Erst marschierten die IS-Islamisten im irakischen Falludscha ein, rückten dann nach Mossul und in Richtung Bagdad vor. Doch aus dem Weißen Haus hieß es immer wieder, man „verfolge die Situation sehr genau“. Wie ein Tropfen auf den heißen Stein schien die Entsendung von 300 Militärberatern, um den Irakern taktisch und mit Geheimdiensterkenntnissen unter die Arme zu greifen. Die von ihnen gewünschte „Einschätzung der Lage“ steht noch aus.
Nach unzähligen Schreckensmeldungen über die Verfolgung der Jesiden und Christen, die auf der Flucht vor IS-Extremisten verdursten und sich teils von Blättern ernähren, hat Obama nun den roten Knopf gedrückt.
Es ist ein Einsatz wider Willen und die Kehrtwende eines Politikers, der angetreten war, Kriege zu beenden und amerikanische Soldaten nach Hause zu holen. Bei seiner Fernsehansprache an die Amerikaner befand er seine Präsidentschaft am späten Donnerstagabend (Ortszeit) genau an der Stelle, wo sie nie sein sollte.
Für erklärte Kriegsgegner ist Obamas Entschluss ein äußerst heikler Schritt entlang eines „gefährlichen Wegs, der die Vereinigten Staaten abermals in ein blutiges und zerstörerisches Unterfangen verwickeln könnte“, schreibt die „New York Times“. Viel besser wäre es in ihren Augen, die Vereinten Nationen zu ihrer eigenen humanitären Hilfsaktion zu drängen.
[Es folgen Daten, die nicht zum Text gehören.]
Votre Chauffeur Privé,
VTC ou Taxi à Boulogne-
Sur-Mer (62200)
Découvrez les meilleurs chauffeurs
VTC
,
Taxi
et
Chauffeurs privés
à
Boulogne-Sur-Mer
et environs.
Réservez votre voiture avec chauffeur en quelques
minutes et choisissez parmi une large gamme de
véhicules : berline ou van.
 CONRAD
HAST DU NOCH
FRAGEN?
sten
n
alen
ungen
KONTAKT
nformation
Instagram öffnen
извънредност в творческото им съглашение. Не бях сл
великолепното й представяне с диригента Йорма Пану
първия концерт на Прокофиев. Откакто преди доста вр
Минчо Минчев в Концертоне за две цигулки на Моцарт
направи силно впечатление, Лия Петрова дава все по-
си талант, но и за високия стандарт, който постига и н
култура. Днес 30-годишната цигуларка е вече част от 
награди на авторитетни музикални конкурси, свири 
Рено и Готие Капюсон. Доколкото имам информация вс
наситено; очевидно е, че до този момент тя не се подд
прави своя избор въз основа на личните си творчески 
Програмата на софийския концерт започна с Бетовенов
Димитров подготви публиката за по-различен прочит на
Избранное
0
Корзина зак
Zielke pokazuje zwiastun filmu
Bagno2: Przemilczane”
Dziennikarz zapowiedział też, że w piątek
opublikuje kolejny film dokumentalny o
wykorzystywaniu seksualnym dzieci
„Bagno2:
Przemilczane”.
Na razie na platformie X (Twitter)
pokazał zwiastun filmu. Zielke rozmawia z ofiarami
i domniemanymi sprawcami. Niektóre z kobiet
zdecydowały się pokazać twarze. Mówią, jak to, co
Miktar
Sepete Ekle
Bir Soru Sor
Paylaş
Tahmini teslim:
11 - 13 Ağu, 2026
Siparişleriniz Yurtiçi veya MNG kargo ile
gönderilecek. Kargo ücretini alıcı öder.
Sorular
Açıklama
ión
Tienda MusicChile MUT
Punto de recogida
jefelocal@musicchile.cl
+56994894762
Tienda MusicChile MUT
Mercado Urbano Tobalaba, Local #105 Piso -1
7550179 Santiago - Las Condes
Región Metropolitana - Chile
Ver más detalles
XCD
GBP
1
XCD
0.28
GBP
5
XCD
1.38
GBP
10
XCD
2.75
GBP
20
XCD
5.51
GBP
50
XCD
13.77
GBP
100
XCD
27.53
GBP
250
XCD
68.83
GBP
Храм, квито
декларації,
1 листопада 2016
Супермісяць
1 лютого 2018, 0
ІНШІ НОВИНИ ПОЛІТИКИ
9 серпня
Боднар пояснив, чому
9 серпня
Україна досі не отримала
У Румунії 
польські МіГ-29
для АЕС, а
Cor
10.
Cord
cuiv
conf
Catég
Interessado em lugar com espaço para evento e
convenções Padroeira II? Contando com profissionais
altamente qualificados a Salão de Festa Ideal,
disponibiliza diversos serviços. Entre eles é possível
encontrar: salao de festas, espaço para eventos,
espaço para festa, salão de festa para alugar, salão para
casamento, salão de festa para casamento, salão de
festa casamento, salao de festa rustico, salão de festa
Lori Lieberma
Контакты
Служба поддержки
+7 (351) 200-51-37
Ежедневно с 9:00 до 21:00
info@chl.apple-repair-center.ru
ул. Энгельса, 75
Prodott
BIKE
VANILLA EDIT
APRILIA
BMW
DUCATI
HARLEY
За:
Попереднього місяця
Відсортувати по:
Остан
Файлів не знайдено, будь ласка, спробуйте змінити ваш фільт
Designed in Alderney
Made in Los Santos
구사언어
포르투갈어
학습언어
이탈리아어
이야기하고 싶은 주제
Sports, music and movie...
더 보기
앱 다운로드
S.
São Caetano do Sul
Andererseits: Hätte der Oberbefehlshaber über das schlagkräftigste Militär der Welt tatenlos zusehen sollen, während sunnitische Extremisten in ihrem brutalen Zug durchs Land hilflose Minderheiten abschlachten? Zumal die Dschihadisten erst nach der Zerstörung der irakischen Institutionen nach der US-Invasion vor gut einem Jahrzehnt erstarken konnten. Es gebe keine Entschuldigung, ein „Massaker auf einem Berggipfel“ zu verhindern, schreibt die „Washington Post“. Von Tag zu Tag, von Stunde zu Stunde nahm der Druck auf Obama zu.
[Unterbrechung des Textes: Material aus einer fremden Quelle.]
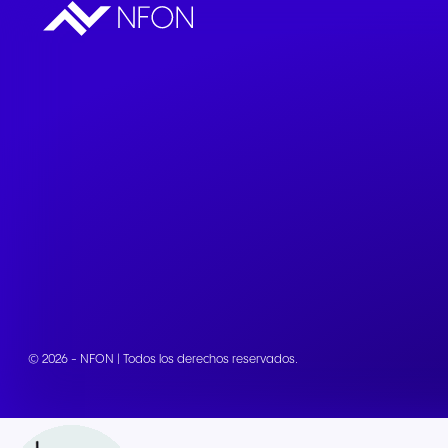
© 2026 - NFON | Todos los derechos reservados.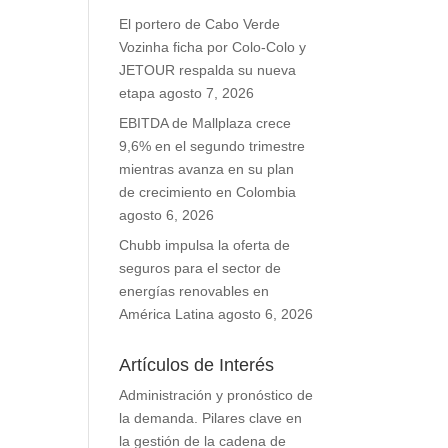
El portero de Cabo Verde
Vozinha ficha por Colo-Colo y
JETOUR respalda su nueva
etapa
agosto 7, 2026
EBITDA de Mallplaza crece
9,6% en el segundo trimestre
mientras avanza en su plan
de crecimiento en Colombia
agosto 6, 2026
Chubb impulsa la oferta de
seguros para el sector de
energías renovables en
América Latina
agosto 6, 2026
Artículos de Interés
Administración y pronóstico de
la demanda. Pilares clave en
la gestión de la cadena de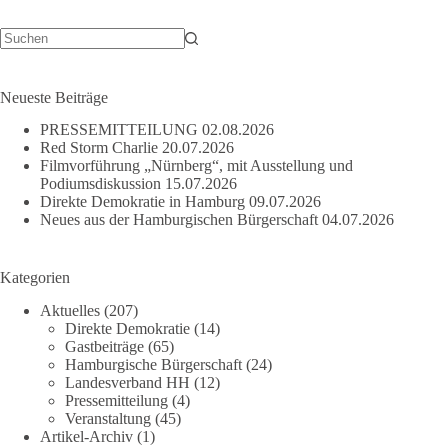
anonym
(Februar
2021)
Keine
Ergebnisse
Neueste Beiträge
PRESSEMITTEILUNG
02.08.2026
Red Storm Charlie
20.07.2026
Filmvorführung „Nürnberg“, mit Ausstellung und
Podiumsdiskussion
15.07.2026
Direkte Demokratie in Hamburg
09.07.2026
Neues aus der Hamburgischen Bürgerschaft
04.07.2026
Kategorien
Aktuelles
(207)
Direkte Demokratie
(14)
Gastbeiträge
(65)
Hamburgische Bürgerschaft
(24)
Landesverband HH
(12)
Pressemitteilung
(4)
Veranstaltung
(45)
Artikel-Archiv
(1)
„Heute kommt Amerika zur Hilfe“, verkündete Obama im State Dining Room wie ein Erlöser. Da hatten drei Frachtflugzeuge, begleitet von Kampfjets, schon dringend benötigte Fertigmahlzeiten und 20 000 Liter Wasser über dem Sindschar-Gebirge abgeworfen. Am liebsten hätte es Obama vermutlich bei diesem humanitären Einsatz belassen.
Doch nach Ansicht einiger Kritiker kommt jede Hilfe zu spät. In ihren Augen haben die USA im „Friedhof amerikanischer Ambitionen“, wie die „New York Times“ die unendliche Geschichte namens Irak bezeichnet, alles zerstört - nun müssten sie deshalb auch Verantwortung tragen. Kämpfer, die Kräften in Nazi-Deutschland glichen, hätten sich wie ein Krebsgeschwür im Land ausgebreitet, kommentiert der Republikaner Newt Gingrich.
Doch einen ausgedehnten Krieg gegen IS-Extremisten wird Obama um jeden Preis vermeiden. Schnell, begrenzt und gezielt sollen die Angriffe sein, ähnlich wie beim Nato-geführten Libyen-Einsatz im Jahr 2011. Der Führer des weltweit stärksten Militärs zeichne sich besonders dadurch aus, dass er kaum gewillt sei, es einzusetzen, schreibt das „Wall Street Journal“.
Für die schlecht ausgerüsteten und unzureichend ausgebildeten kurdischen Kämpfer ist Obamas Entschluss ein Hoffnungsschimmer. 1991 hatte sich im Golfkrieg eine ganz ähnliche Tragödie ereignete. Kurden waren damals vor der Armee des Diktators Saddam Hussein in die Berge geflohen. Sie baten Washington um Hilfe - vergeblich.